Saurabh Jha: The overdiagnosed party/ the false positives rave

Saurabh_JhaConsider this equation.

Early Diagnosis = Early Diagnosis + Overdiagnosis (1.1)

This sort of unequal algebra will fail GCSE mathematics. A new NHS initiative is arithmetic defying as well. Patients who think they have symptoms of cancer will be allowed to book medical imaging directly, without seeing their GP. This is to catch cancer early. The logic is impenetrable: early diagnosis of cancer saves lives.

Here is the problem. Cancer does not unequivocally announce its arrival. Early cancer presents with non-specific symptoms, such as an uncomfortable niggle in the back.


Let’s take Tom, who has advanced pancreatic cancer. He recalls that three years earlier he noticed a dull pain in his back during a misguided drinking binge. He would be correct in thinking that had he attended the emergency department and had a CAT scan of his abdomen, the cancer would have been smaller and would not have spread to other organs. He is right in contending that had the cancer been removed then, he would have a longer survival than presently.

The rationale has implications if extrapolated to everyone. To understand the consequences of extrapolation let’s visit a logical fallacy.

1) All Mr Smiths are over six feet tall.

2) He is above six feet tall so he must be Mr Smith.

This is affirming the consequent. Not all men above six feet in height are Mr Smiths. In fact, most are not.

3) Early pancreatic cancer presents with back pain.

4) All patients with back pain have early pancreatic cancer.

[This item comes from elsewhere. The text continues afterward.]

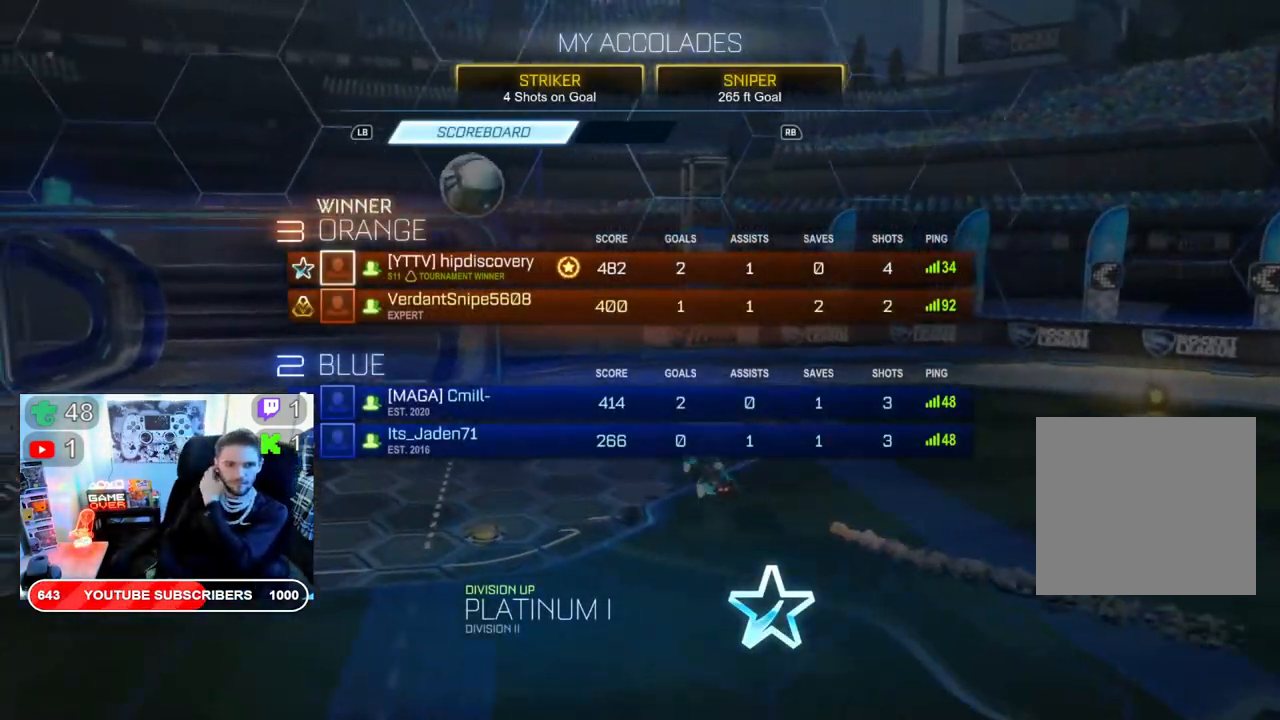
{"buttons": [], "left_stick": "center", "right_stick": "center", "events": [[83, "A", "up"]]}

Similarly, (3) doesn’t imply (4).

Cancer often presents with non-specific symptoms, such as a vague discomfort, early on. But the majority of people with a vague discomfort do not have cancer. That is, the chance that someone with pancreatic cancer has dull back pain should not be confused with the chances that someone with dull back pain has pancreatic cancer. The chances of the latter are much lower than the former.

To pick up Tom with back pain who has pancreatic cancer, we will image many Toms with back pain who don’t have pancreatic cancer. Because we don’t know which Tom with back pain has cancer and which Tom does not have cancer.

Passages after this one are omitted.